- Born: Beijing, China
- Occupations: Poet and scholar

Academic background
- Education: Cornell University (BA) Harvard University
- Alma mater: Harvard University

Academic work
- Discipline: Film and Visual Studies
- Website: https://yongyuchen.site/

= Yongyu Chen =

American poet

Yongyu Chen is a Chinese American writer and artist. They are the author of Perennial Counterpart (Nightboat Books, 2026), a winner of the 2023 Nightboat Poetry Prize. In 2023, they won Poetry Magazine's Friends of Literature Prize.

== Biography ==
Chen was born in Beijing, China. They grew up in Knoxville, Tennessee, and graduated from Farragut High School, where they competed on the quiz bowl team. As a high school student, they received early recognition for their poetry from The Poetry Society. They received their BA in comparative literature and Spanish from Cornell University.
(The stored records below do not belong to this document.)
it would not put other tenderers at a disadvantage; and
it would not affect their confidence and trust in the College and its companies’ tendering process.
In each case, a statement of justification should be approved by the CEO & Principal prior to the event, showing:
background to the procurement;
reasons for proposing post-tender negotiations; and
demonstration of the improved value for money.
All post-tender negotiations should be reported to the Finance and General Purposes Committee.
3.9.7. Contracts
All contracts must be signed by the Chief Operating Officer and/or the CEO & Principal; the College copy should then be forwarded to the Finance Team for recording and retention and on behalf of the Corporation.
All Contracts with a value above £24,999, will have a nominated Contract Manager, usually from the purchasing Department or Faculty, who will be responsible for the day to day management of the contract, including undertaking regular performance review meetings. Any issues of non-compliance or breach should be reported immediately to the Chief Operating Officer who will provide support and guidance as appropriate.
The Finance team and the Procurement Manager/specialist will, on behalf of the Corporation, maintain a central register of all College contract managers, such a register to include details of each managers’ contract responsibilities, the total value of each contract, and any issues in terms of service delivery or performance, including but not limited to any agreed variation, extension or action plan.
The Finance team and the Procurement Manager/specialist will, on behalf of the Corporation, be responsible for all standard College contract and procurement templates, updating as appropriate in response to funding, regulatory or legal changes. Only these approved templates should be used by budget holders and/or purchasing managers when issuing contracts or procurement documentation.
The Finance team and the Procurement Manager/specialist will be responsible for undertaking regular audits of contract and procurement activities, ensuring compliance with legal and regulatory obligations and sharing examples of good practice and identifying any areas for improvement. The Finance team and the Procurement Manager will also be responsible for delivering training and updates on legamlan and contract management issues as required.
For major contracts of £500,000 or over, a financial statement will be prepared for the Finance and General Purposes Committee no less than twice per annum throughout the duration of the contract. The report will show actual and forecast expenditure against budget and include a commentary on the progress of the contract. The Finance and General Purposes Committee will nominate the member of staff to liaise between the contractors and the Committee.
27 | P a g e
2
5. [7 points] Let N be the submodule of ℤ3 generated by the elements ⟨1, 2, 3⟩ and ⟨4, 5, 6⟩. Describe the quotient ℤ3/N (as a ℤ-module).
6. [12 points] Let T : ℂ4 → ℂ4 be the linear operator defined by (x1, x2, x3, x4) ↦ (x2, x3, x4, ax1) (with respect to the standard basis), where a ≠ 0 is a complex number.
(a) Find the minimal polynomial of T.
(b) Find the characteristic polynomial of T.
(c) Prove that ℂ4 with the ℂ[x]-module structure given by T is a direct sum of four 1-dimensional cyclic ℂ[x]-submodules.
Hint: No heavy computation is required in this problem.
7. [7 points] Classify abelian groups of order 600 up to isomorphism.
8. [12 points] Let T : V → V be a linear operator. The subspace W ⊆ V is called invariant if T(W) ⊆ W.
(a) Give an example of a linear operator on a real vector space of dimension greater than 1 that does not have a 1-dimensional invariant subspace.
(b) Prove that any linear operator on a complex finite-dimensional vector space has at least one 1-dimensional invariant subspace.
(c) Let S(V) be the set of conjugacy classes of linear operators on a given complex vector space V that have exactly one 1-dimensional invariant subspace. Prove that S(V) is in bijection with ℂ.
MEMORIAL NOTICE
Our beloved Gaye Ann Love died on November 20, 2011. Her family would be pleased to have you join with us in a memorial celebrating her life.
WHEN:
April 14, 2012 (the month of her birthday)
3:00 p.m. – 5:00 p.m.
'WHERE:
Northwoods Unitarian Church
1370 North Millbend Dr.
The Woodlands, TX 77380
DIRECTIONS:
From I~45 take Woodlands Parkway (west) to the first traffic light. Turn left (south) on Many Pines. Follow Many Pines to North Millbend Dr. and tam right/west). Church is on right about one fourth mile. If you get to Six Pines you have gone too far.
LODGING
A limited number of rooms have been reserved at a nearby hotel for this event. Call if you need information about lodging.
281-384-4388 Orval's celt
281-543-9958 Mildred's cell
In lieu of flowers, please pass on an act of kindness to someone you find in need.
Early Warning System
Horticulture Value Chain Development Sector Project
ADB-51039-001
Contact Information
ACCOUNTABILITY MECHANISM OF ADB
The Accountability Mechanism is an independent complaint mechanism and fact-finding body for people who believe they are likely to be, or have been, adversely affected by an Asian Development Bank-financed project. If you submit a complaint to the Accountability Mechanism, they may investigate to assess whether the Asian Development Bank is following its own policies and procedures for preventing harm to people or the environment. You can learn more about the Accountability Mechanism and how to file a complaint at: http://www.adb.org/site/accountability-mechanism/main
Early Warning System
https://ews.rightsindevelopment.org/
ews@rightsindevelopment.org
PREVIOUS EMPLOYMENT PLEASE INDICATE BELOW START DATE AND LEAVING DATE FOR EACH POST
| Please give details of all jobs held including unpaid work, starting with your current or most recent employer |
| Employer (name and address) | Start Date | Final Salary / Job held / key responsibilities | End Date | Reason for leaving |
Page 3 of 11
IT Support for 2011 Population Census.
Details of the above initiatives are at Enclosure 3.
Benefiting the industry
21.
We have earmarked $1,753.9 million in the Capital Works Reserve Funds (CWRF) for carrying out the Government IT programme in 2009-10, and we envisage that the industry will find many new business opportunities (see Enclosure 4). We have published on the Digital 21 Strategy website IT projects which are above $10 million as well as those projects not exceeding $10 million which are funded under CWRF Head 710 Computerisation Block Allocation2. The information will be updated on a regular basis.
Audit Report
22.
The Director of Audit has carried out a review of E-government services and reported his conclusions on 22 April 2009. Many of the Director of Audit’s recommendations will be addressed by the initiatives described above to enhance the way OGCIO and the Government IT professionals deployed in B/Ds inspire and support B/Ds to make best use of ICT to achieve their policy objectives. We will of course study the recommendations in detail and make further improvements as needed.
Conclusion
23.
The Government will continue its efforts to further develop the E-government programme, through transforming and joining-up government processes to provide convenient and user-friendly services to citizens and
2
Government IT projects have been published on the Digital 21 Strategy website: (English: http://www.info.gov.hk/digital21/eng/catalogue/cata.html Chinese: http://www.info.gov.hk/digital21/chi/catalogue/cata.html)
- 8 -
Their debut poetry collection, Perennial Counterpart, is forthcoming from Nightboat Books. Noting its cinematic quality, Tracy K. Smith described the collection as a "generous, exquisite debut" and praised it for "the lyric conviction animating [Chen]'s work, and the ongoing dialogue—across time, lives, temperaments and texts—that gently yet adamantly stitches us to one another." It was selected as one of Literary Hub’s “Most Anticipated Books of 2026.”

Chen is currently a PhD student in Film and Visual Studies at Harvard University. Their scholarship focuses on "photography, queer theory, potentiality, & the ontology & ethics of worlds." In 2025, they were an ArtTable Fellow at the Public Art Fund. Their poems have appeared in The Paris Review, Poetry, and The Baffler.